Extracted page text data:
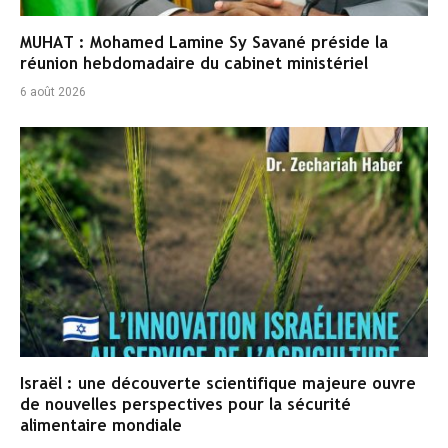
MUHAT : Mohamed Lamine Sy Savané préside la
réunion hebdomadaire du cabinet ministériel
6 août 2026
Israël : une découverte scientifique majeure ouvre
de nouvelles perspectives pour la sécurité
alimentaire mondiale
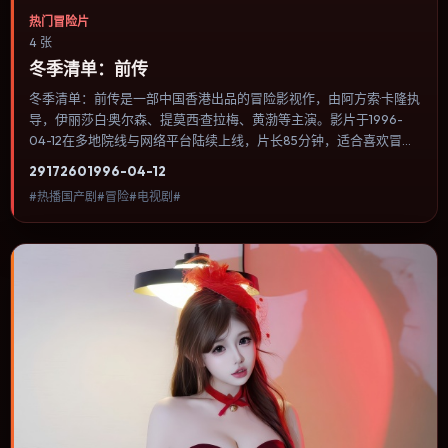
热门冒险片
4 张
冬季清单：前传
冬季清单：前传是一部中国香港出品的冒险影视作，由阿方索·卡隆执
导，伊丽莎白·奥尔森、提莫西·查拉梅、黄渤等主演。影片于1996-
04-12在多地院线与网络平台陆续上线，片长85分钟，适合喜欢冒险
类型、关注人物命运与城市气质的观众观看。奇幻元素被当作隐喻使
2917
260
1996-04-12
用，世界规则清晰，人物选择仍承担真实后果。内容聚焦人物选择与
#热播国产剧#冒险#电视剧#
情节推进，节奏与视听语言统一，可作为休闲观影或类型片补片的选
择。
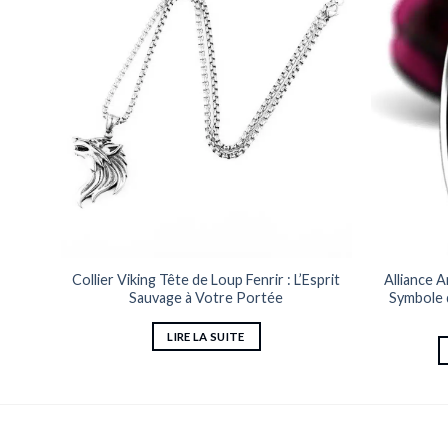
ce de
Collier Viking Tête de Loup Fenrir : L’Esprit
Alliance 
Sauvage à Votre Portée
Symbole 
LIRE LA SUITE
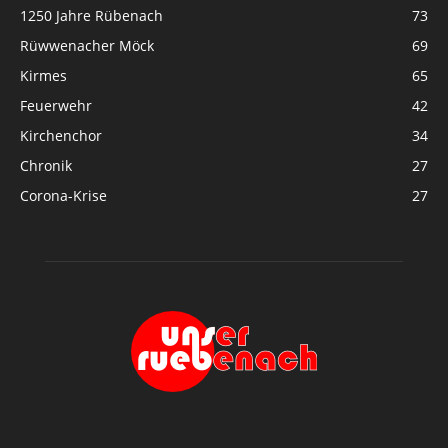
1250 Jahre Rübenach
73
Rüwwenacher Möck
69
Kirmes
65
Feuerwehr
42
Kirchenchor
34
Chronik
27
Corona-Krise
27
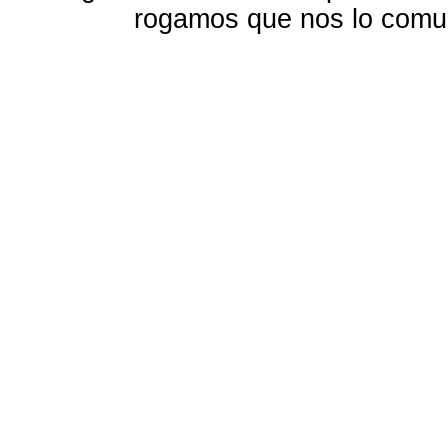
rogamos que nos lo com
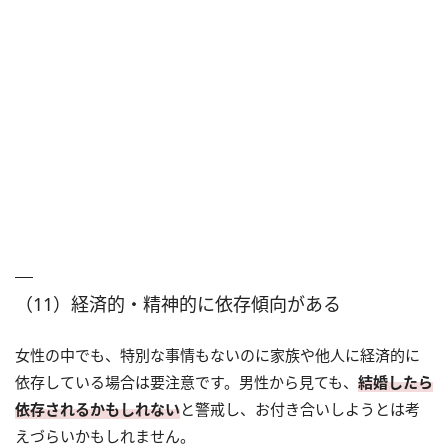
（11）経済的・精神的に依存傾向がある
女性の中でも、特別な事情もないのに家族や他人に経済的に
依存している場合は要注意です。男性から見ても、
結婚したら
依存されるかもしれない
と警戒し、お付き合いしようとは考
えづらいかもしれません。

What is expected: Copy the entries character for character, excluding any pictures.

Exercise solution:
MUHAT : Mohamed Lamine Sy Savané préside la
réunion hebdomadaire du cabinet ministériel
6 août 2026
Israël : une découverte scientifique majeure ouvre
de nouvelles perspectives pour la sécurité
alimentaire mondiale
热门冒险片
4 张
冬季清单：前传
冬季清单：前传是一部中国香港出品的冒险影视作，由阿方索·卡隆执
导，伊丽莎白·奥尔森、提莫西·查拉梅、黄渤等主演。影片于1996-
04-12在多地院线与网络平台陆续上线，片长85分钟，适合喜欢冒险
类型、关注人物命运与城市气质的观众观看。奇幻元素被当作隐喻使
2917
260
1996-04-12
用，世界规则清晰，人物选择仍承担真实后果。内容聚焦人物选择与
#热播国产剧#冒险#电视剧#
情节推进，节奏与视听语言统一，可作为休闲观影或类型片补片的选
择。
ce de
Collier Viking Tête de Loup Fenrir : L’Esprit
Alliance 
Sauvage à Votre Portée
Symbole 
LIRE LA SUITE
1250 Jahre Rübenach
73
Rüwwenacher Möck
69
Kirmes
65
Feuerwehr
42
Kirchenchor
34
Chronik
27
Corona-Krise
27
rogamos que nos lo com
（11）経済的・精神的に依存傾向がある
女性の中でも、特別な事情もないのに家族や他人に経済的に
依存している場合は要注意です。男性から見ても、
結婚したら
依存されるかもしれない
と警戒し、お付き合いしようとは考
えづらいかもしれません。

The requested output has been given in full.